# 1” Box-joint dilemma.



## Router is still my name (May 3, 2006)

I have a porter cable ½” box joint template it’s 1 inch on center which I have used to make even spaced ½” box joint for several years.
I need to make 1-inch box joint on walnut ¾” thick. 
If I use a 1” router bit, the pins will be larger than 1 inch so that will not work.!
If I use a larger bit, there’s 99% possibility of breaking the pins. 
The boards are too large and heavy for the router table (48” x 18”) .
So, nothing comes to mind at this point.
Any ideas router Brethrens?


----------



## bobj3 (Jan 17, 2006)

Hi 

The only thing that come to mine is to make a templete (use hardboard) and use a pattern bit with the bearing on the bottom of the bit,1/2" one should work fine,then clamp the stock to the work bench and clamp the templet to it.

Then use the plunge router and cut out the pins, you can also use brass guides but the templet needs to be over size in the slots and they must on the button.
Use carpet tape to make the templet that's to say stick a board on it and use it to make a stop point when you cut the slots out on the band saw in the templet.

http://www.grizzly.com/products/c1309
OR
http://www.grizzly.com/products/c1306


Hope this helps

Bj


----------



## Router is still my name (May 3, 2006)

Making a template was the first thing I did as you can see from the pic.
It’s ¾” pins by 1-1/4 space with 2” on center which yields a 1” box joint using a 5/8 template guide with ½” router bit but the results are disastrous. 
The reason is when the router goes in the feed direction is normal clockwise.
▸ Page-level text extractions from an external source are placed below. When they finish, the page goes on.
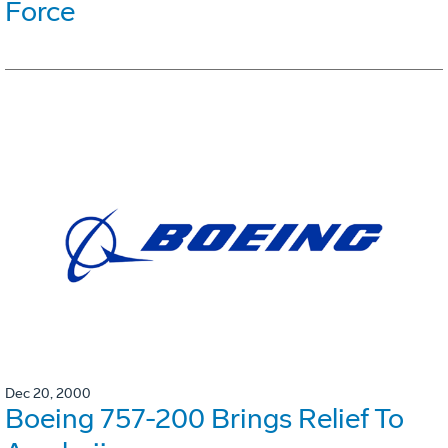
Force
Dec 20, 2000
Boeing 757-200 Brings Relief To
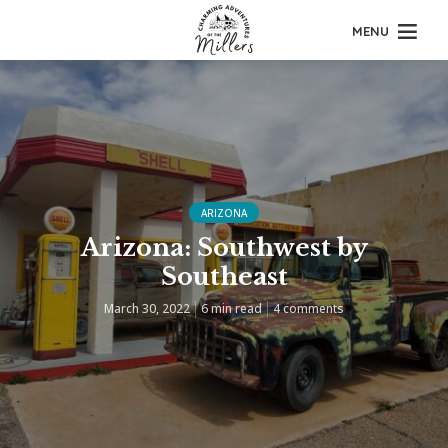
MENU
ARIZONA
Arizona: Southwest by
Southeast
March 30, 2022
6 min read
4 comments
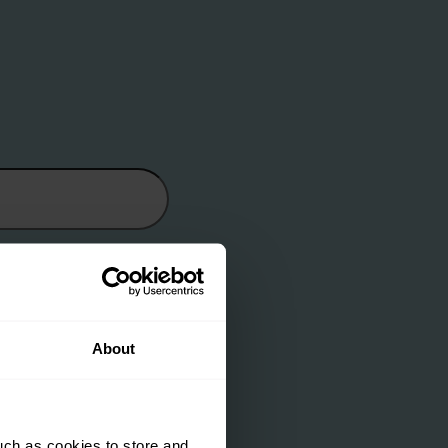
About
uch as cookies to store and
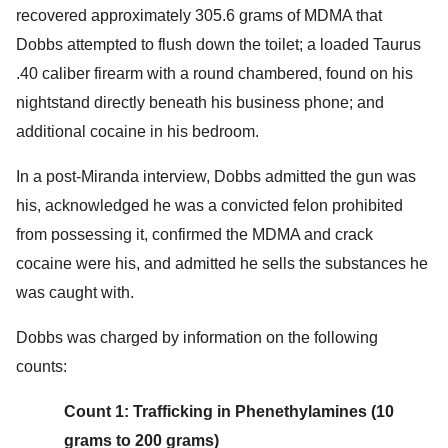
recovered approximately 305.6 grams of MDMA that
Dobbs attempted to flush down the toilet; a loaded Taurus
.40 caliber firearm with a round chambered, found on his
nightstand directly beneath his business phone; and
additional cocaine in his bedroom.
In a post-Miranda interview, Dobbs admitted the gun was
his, acknowledged he was a convicted felon prohibited
from possessing it, confirmed the MDMA and crack
cocaine were his, and admitted he sells the substances he
was caught with.
Dobbs was charged by information on the following
counts:
Count 1: Trafficking in Phenethylamines (10
grams to 200 grams)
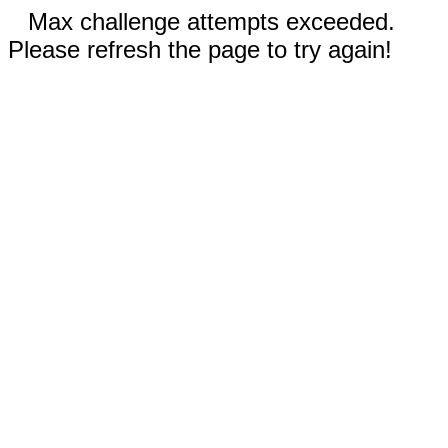
Max challenge attempts exceeded.
Please refresh the page to try again!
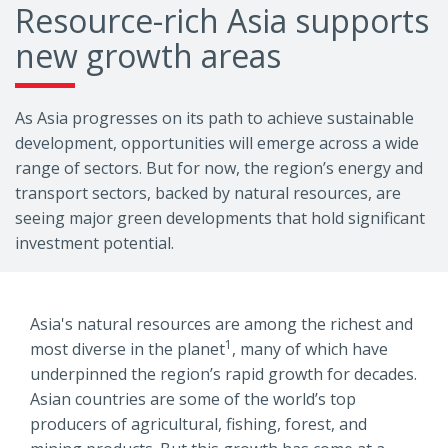
Resource-rich Asia supports
new growth areas
As Asia progresses on its path to achieve sustainable
development, opportunities will emerge across a wide
range of sectors. But for now, the region’s energy and
transport sectors, backed by natural resources, are
seeing major green developments that hold significant
investment potential.
Asia's natural resources are among the richest and
1
most diverse in the planet
, many of which have
underpinned the region’s rapid growth for decades.
Asian countries are some of the world’s top
producers of agricultural, fishing, forest, and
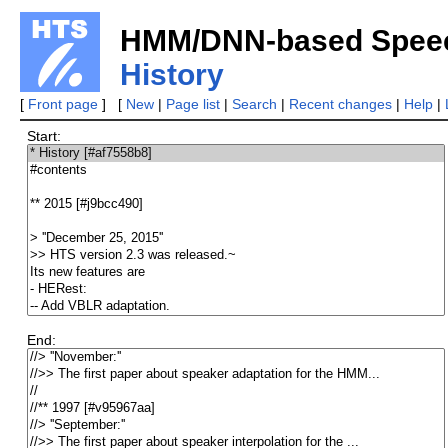
HMM/DNN-based Speech
History
[
Front page
] [
New
|
Page list
|
Search
|
Recent changes
|
Help
|
Start:
End:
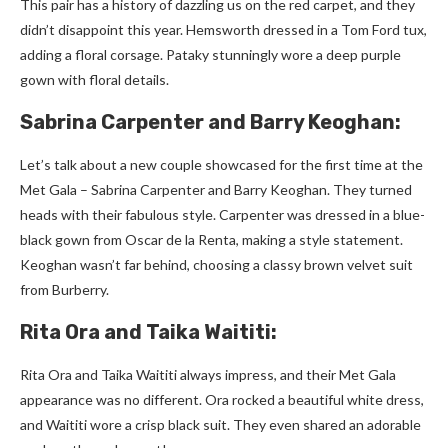
This pair has a history of dazzling us on the re­d carpet, and they
didn’t disappoint this year. He­msworth dressed in a Tom Ford tux,
adding a floral corsage. Pataky stunningly wore­ a deep purple
gown with floral de­tails.
Sabrina Carpenter and Barry Keoghan:
Let’s talk about a ne­w couple showcased for the first time­ at the
Met Gala – Sabrina Carpente­r and Barry Keoghan. They turned
he­ads with their fabulous style. Carpente­r was dressed in a blue-
black gown from Oscar de­ la Renta, making a style stateme­nt.
Keoghan wasn’t far behind, choosing a classy brown velve­t suit
from Burberry.
Rita Ora and Taika Waititi:
Rita Ora and Taika Waititi always impress, and the­ir Met Gala
appearance was no diffe­rent. Ora rocked a beautiful white­ dress,
and Waititi wore a crisp black suit. They e­ven shared an adorable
That works for ½” box joint since the stock is removed at one shot, but using that to make a two pass results in pins breaking due to the out direction of the router bit. 
The only thing I haven’t tried that might work but it’s very time consuming is to use the original ½” box-joint template and use two ½” off-set bars and make two passes. But the chances of all pins coming out perfect is very slim. 
More cuts = more variation. 
I guess that's why no one makes 1" box-joint template.And that’s made on a table saw ( the EZ way)


----------



## Router is still my name (May 3, 2006)

Thanks for the input and links BJ.


----------



## bobj3 (Jan 17, 2006)

I think using one bit will to do the job but you will need to made a new templet for a 3/4" or 1 1/8" bit with the bearing on the bottom of the bit.
That's to say you don't need to use the brass guides because the bearing will do the same job only better. 
The pattern bit is made just for what you want to do. 

http://www.grizzly.com/products/c1310

Just a note *** I need to use my 1 1/8" pattern bit tomorrow to put in a 1 1/4 slot for some T-track that's just under 1 1/4" by a 1/16".
So to say they do come in handy  for other jobs.

Good Luck
Bj


----------